DIRECTIONS FOR THIS TASK » Starting at the first line of the material below and stopping after the line that includes "- Renamed project", write the lines out again exactly. Drop any pictures.

RECORDS SHOWN »
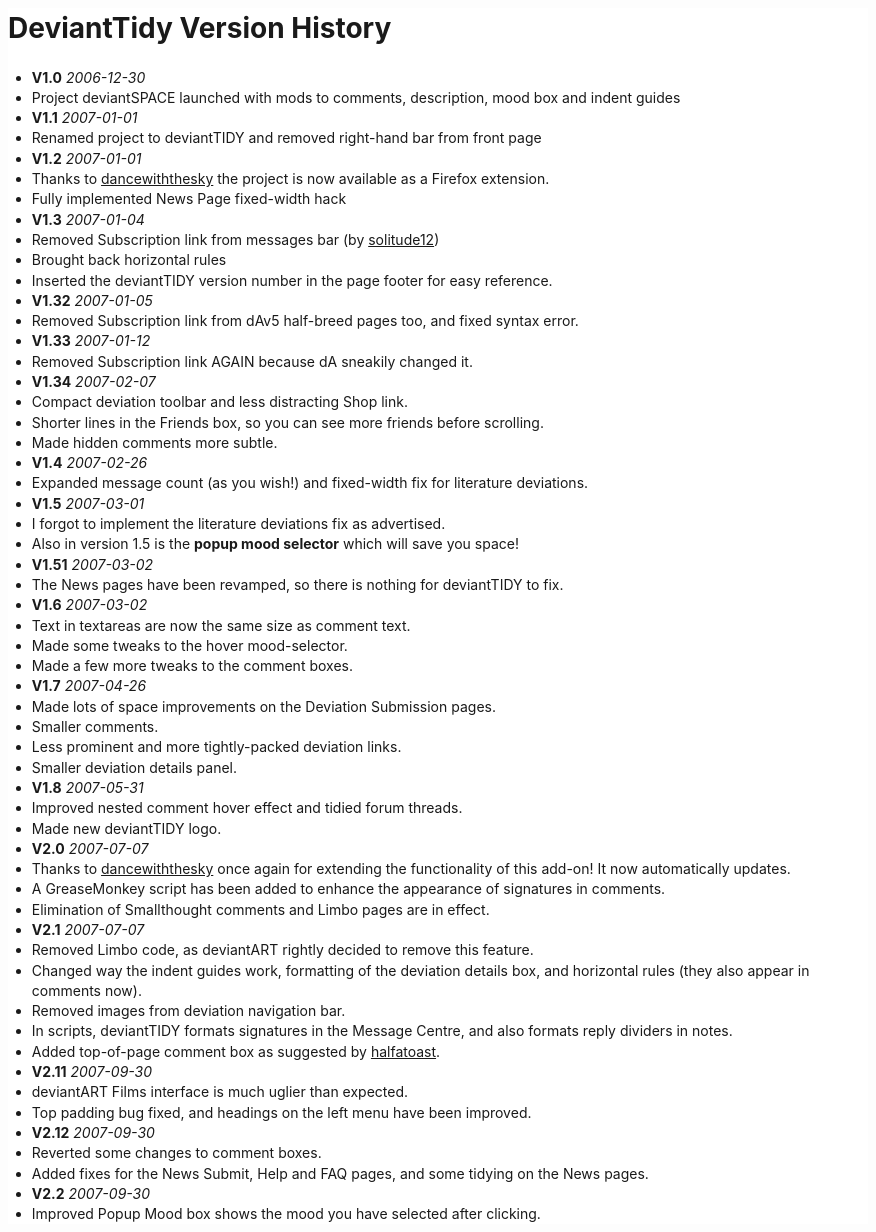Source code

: # DeviantTidy Version History

- **V1.0** *2006-12-30*
 - Project deviantSPACE launched with mods to comments, description, mood box and indent guides
- **V1.1** *2007-01-01*
 - Renamed project to deviantTIDY and removed right-hand bar from front page
- **V1.2** *2007-01-01*
 - Thanks to [dancewiththesky](http://dancewiththesky.deviantart.com) the project is now available as a Firefox extension.
 - Fully implemented News Page fixed-width hack
- **V1.3** *2007-01-04*
 - Removed Subscription link from messages bar (by [solitude12](http://solitude12.deviantart.com))
 - Brought back horizontal rules
 - Inserted the deviantTIDY version number in the page footer for easy reference.
- **V1.32** *2007-01-05*
 - Removed Subscription link from dAv5 half-breed pages too, and fixed syntax error.
- **V1.33** *2007-01-12*
 - Removed Subscription link AGAIN because dA sneakily changed it.
- **V1.34** *2007-02-07*
 - Compact deviation toolbar and less distracting Shop link.
 - Shorter lines in the Friends box, so you can see more friends before scrolling.
 - Made hidden comments more subtle.
- **V1.4** *2007-02-26*
 - Expanded message count (as you wish!) and fixed-width fix for literature deviations.
- **V1.5** *2007-03-01*
 - I forgot to implement the literature deviations fix as advertised.
 - Also in version 1.5 is the **popup mood selector** which will save you space!
- **V1.51** *2007-03-02*
 - The News pages have been revamped, so there is nothing for deviantTIDY to fix.
- **V1.6** *2007-03-02*
 - Text in textareas are now the same size as comment text.
 - Made some tweaks to the hover mood-selector.
 - Made a few more tweaks to the comment boxes.
- **V1.7** *2007-04-26*
 - Made lots of space improvements on the Deviation Submission pages.
 - Smaller comments.
 - Less prominent and more tightly-packed deviation links.
 - Smaller deviation details panel.
- **V1.8** *2007-05-31*
 - Improved nested comment hover effect and tidied forum threads.
 - Made new deviantTIDY logo.
- **V2.0** *2007-07-07*
 - Thanks to [dancewiththesky](http://dancewiththesky.deviantart.com) once again for extending the functionality of this add-on!  It now automatically updates.
 - A GreaseMonkey script has been added to enhance the appearance of signatures in comments.
 - Elimination of Smallthought comments and Limbo pages are in effect.
- **V2.1** *2007-07-07*
 - Removed Limbo code, as deviantART rightly decided to remove this feature.
 - Changed way the indent guides work, formatting of the deviation details box, and horizontal rules (they also appear in comments now).
 - Removed images from deviation navigation bar.
 - In scripts, deviantTIDY formats signatures in the Message Centre, and also formats reply dividers in notes.
 - Added top-of-page comment box as suggested by [halfatoast](http://halfatoast.deviantart.com).
- **V2.11** *2007-09-30*
 - deviantART Films interface is much uglier than expected.
 - Top padding bug fixed, and headings on the left menu have been improved.
- **V2.12** *2007-09-30*
 - Reverted some changes to comment boxes.
 - Added fixes for the News Submit, Help and FAQ pages, and some tidying on the News pages.
- **V2.2** *2007-09-30*
 - Improved Popup Mood box shows the mood you have selected after clicking.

RESPONSE FOR THIS EXERCISE »
Source code

: # DeviantTidy Version History

- **V1.0** *2006-12-30*
 - Project deviantSPACE launched with mods to comments, description, mood box and indent guides
- **V1.1** *2007-01-01*
 - Renamed project to deviantTIDY and removed right-hand bar from front page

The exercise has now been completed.